Toad ranked in the seventh slot on GameDaily's top 10 Nintendo characters that deserve their own games list; the site explained that he has a strong appeal that Nintendo has yet to tap into. Toad is listed in The Most Neglected Mario Bros. Characters list as a character whom Nintendo has ignored for quite a while due to his lack of starring roles in more recent games. IGN also listed Toad as one of the top ten characters needing a spin-off. In an Oricon poll conducted in Japan from 2008, Toad was voted as the eighth most popular video game character in Japan. Another poll (of over 1000 votes) conducted in Japan by NintendoWorldReport in concern to Japan's favorite Mario Kart racers listed Toad as the second most favorite Mario Kart racer in the country (only being beaten by Yoshi). Toad has been credited for being one of the celebrated characters in the twenty-fifth anniversary of the Super Mario Bros. games. UGO.com listed Toad on their list of "The Cutest Video Game Characters," stating "Once you get over his misleading name, you'll find Toad to be quite the adorable mushroom."
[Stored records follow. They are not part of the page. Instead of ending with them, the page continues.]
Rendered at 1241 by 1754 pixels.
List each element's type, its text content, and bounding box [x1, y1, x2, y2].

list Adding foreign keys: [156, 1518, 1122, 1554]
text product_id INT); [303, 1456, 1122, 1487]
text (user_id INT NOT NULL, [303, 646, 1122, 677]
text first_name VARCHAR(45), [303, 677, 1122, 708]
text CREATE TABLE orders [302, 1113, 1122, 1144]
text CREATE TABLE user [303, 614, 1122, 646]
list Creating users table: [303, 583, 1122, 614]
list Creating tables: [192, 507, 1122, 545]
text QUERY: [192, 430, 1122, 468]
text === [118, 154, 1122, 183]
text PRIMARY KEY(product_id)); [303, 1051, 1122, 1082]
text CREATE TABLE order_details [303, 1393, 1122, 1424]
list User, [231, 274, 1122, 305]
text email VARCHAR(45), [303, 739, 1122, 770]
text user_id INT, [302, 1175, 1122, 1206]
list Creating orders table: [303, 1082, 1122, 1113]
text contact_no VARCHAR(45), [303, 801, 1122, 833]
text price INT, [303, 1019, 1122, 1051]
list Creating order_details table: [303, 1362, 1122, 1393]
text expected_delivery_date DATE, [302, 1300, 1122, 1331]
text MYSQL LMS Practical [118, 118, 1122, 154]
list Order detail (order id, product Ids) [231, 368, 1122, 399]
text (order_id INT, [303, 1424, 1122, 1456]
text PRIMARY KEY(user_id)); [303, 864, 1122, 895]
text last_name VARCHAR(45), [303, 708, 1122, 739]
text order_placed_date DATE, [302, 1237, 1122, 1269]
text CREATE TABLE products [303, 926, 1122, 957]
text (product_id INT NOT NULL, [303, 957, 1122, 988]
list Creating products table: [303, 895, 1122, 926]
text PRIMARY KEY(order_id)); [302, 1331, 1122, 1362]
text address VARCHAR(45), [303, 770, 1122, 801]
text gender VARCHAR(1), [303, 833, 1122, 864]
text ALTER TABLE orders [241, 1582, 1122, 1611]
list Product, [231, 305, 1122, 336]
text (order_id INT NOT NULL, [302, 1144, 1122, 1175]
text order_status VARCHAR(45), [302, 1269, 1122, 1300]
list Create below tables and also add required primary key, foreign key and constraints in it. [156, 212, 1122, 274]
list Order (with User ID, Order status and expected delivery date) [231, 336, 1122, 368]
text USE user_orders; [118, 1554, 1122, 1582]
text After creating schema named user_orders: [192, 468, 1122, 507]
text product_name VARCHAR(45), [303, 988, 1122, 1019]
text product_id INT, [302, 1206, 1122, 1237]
IGN editor Matt Casamassina criticized Nintendo for including the two generic Toads over more notable characters (including the red-spotted Toad himself) in the Mario series for New Super Mario Bros. Wii, arguing that the developers were being lazy to not include other characters because the Toads were easier to make. The Toads in the Paper Mario series following the release of Paper Mario: Sticker Star have been heavily criticized for lacking their diverse characteristics found in previous entries and for replacing the cast of original fictional races the series previously had.